CARSON CITY, NV -- The Nevada State Legislature is receiving a message, loud and clear.  Toby Stump, a Paiute from the Reno Sparks Indian Colony, wants to see lawmakers crack down on bear hunting laws in the state.  He, and about thirty fellow Native Americans in front of the legislature yesterday, were all pushing lawmakers to pass Senate Bill 82, which could end black bear hunting in Nevada.

Stump says bear hunting problems increase as the state’s population rises.  “You move into somewhere, you want to clean up and make it nice and cozy for yourself but then you gotta also adapt to what’s going on and what’s been there and right now the bears have been here,” says Stump.

Stump says the group’s goal is to end bear hunting completely, but finding a way to slow down the killings would be a good short term solution.  “How much do you need to hunt? Until it’s gone? Or maybe one every ten years? I don’t know,” says Stump. “To me, something needs to happen.”

Environmental group Sustainable Tahoe says there is a third option beyond protection and slaughter.  Executive Director Jacquie Chandler is meeting with senators and assemblymen inside the state capital to discuss a solution they think is best for people on both sides of the argument. “The tourism around viewing natural assets and native creatures is way more money than we're ever going to make killing and destroying them,” says Chandler.

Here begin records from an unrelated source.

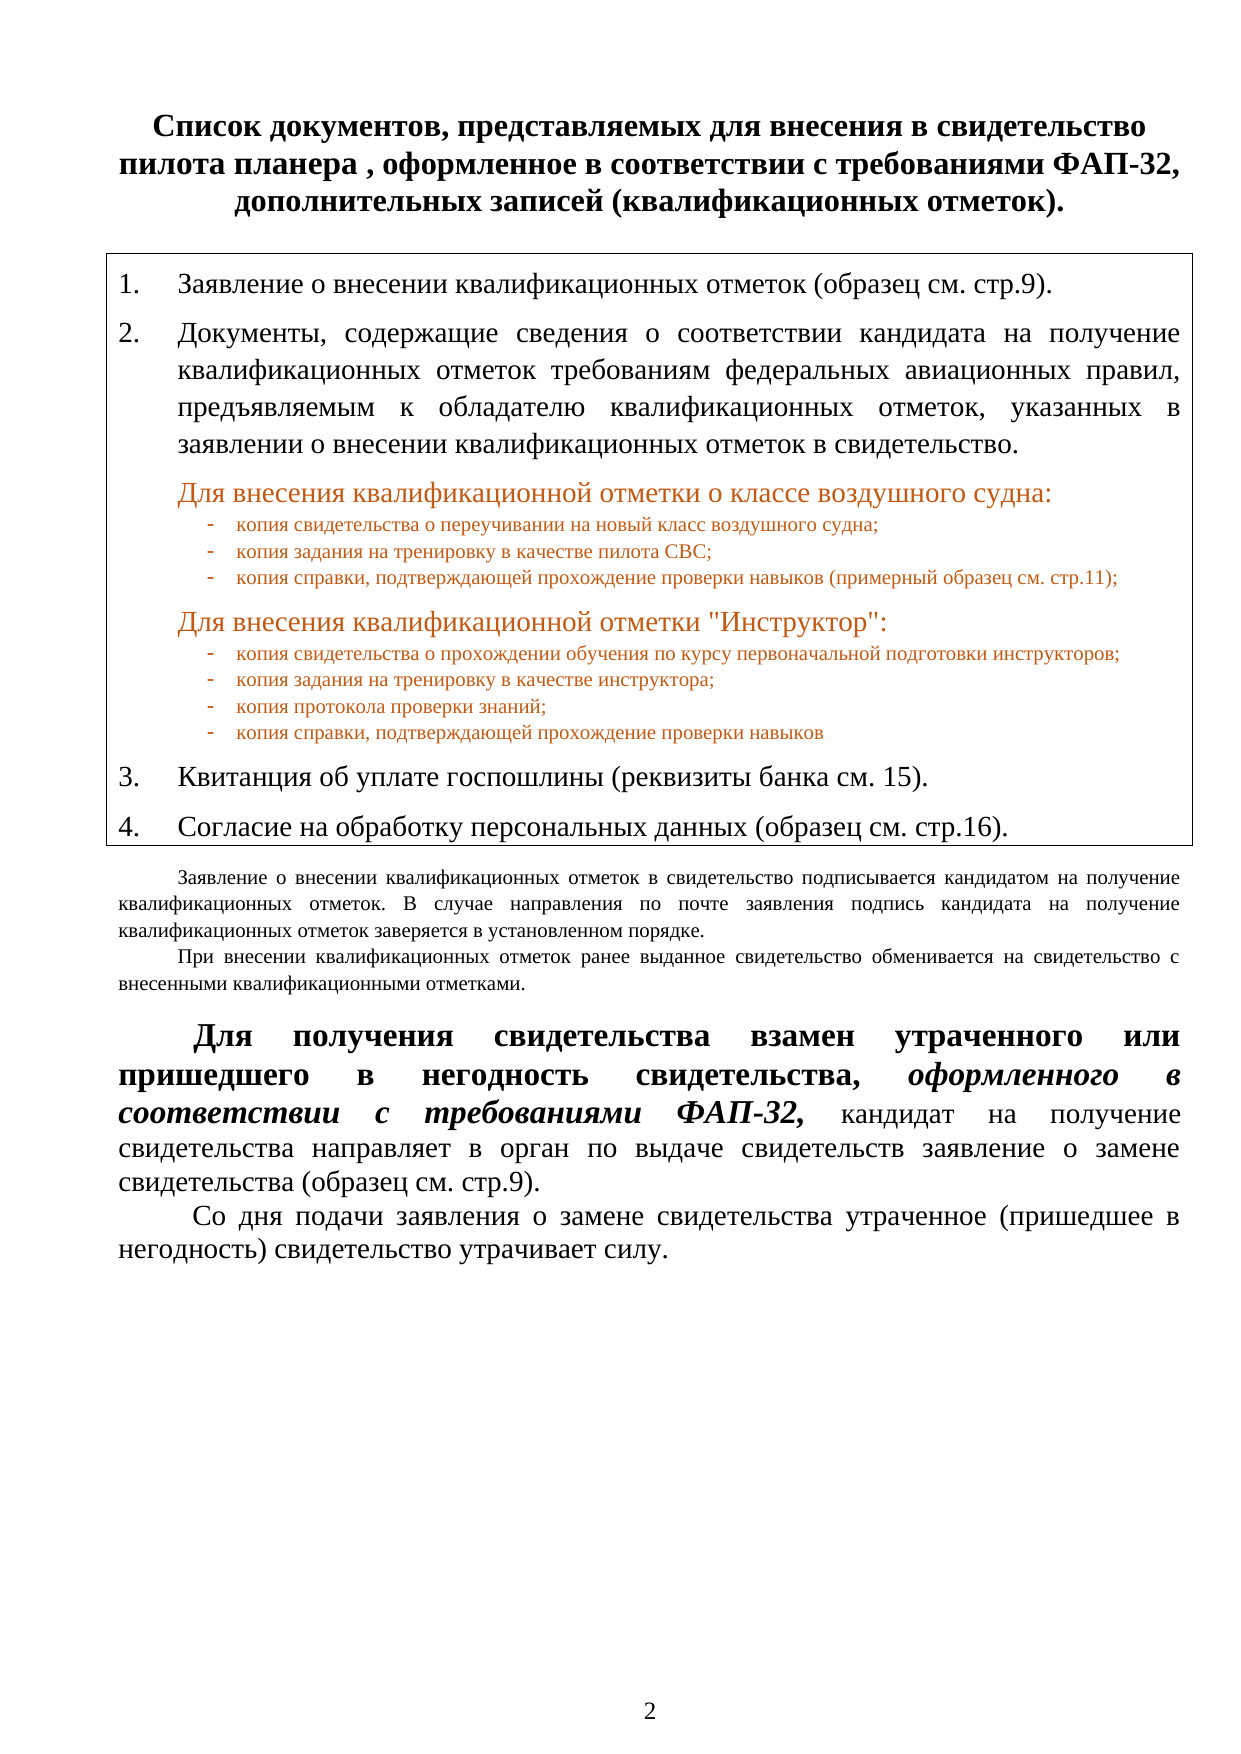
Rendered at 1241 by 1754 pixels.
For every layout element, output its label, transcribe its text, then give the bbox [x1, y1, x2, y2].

text Заявление о внесении квалификационных отметок в свидетельство подписывается кандидатом на получение квалификационных отметок. В случае направления по почте заявления подпись кандидата на получение квалификационных отметок заверяется в установленном порядке. [118, 865, 1181, 942]
text Для получения свидетельства взамен утраченного или пришедшего в негодность свидетельства, оформленного в соответствии с требованиями ФАП-32, кандидат на получение свидетельства направляет в орган по выдаче свидетельств заявление о замене свидетельства (образец см. стр.9). [118, 1016, 1181, 1198]
text Список документов, представляемых для внесения в свидетельство пилота планера , оформленное в соответствии с требованиями ФАП-32, дополнительных записей (квалификационных отметок). [118, 106, 1181, 219]
text При внесении квалификационных отметок ранее выданное свидетельство обменивается на свидетельство с внесенными квалификационными отметками. [118, 944, 1181, 995]
text Со дня подачи заявления о замене свидетельства утраченное (пришедшее в негодность) свидетельство утрачивает силу. [118, 1198, 1181, 1265]
table_header Заявление о внесении квалификационных отметок (образец см. стр.9). Документы, содержащие сведения о соответствии кандидата на получение квалификационных отметок требованиям федеральных авиационных правил, предъявляемым к обладателю квалификационных отметок, указанных в заявлении о внесении квалификационных отметок в свидетельство. Для внесения квалификационной отметки о классе воздушного судна: копия свидетельства о переучивании на новый класс воздушного судна; копия задания на тренировку в качестве пилота СВС; копия справки, подтверждающей прохождение проверки навыков (примерный образец см. стр.11); Для внесения квалификационной отметки "Инструктор": копия свидетельства о прохождении обучения по курсу первоначальной подготовки инструкторов; копия задания на тренировку в качестве инструктора; копия протокола проверки знаний; копия справки, подтверждающей прохождение проверки навыков Квитанция об уплате госпошлины (реквизиты банка см. 15). Согласие на обработку персональных данных (образец см. стр.16). [107, 254, 1192, 845]
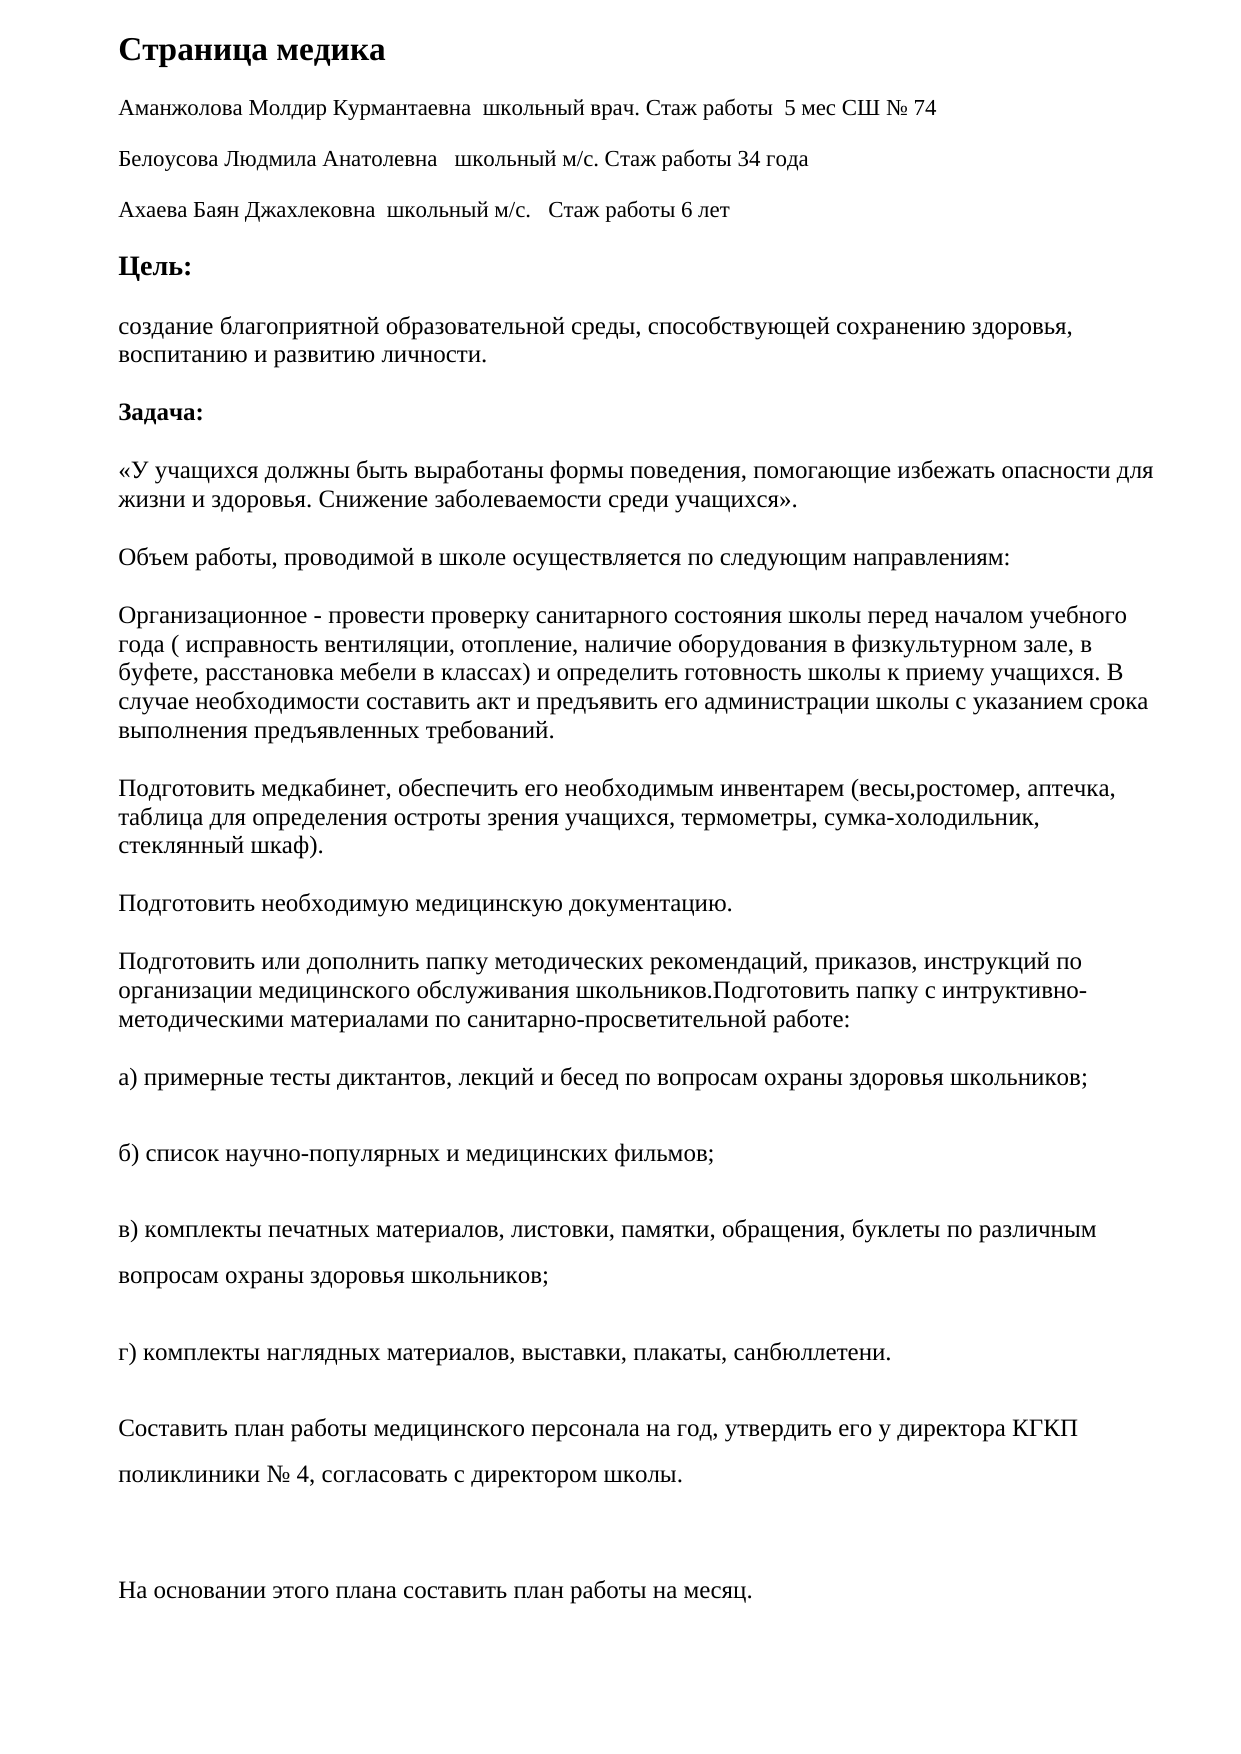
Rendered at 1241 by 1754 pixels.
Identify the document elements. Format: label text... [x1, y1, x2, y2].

text Аманжолова Молдир Курмантаевна школьный врач. Стаж работы 5 мес СШ № 74 [118, 94, 1152, 121]
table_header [117, 248, 1159, 1635]
text Ахаева Баян Джахлековна школьный м/с. Стаж работы 6 лет [118, 197, 1152, 223]
text Белоусова Людмила Анатолевна школьный м/с. Стаж работы 34 года [118, 146, 1152, 172]
text Страница медика [118, 29, 1152, 68]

Chandler believes attractions called ‘picture safaris,’ vacations centered on watching animals in the wild, boost any region’s economy immensely.  “Slaughtering of wild horses and the bears, that’s peanuts compared to the bigger money and they would destroy long term prosperity,” says Chandler. “I’m talking about long term profit that would be sustainable that would fill our hotels four seasons.”

Experts estimate animal viewing in British Colombia, where ‘picture safaris’ are popular, rakes in seven million dollars annually while hunting nets around two.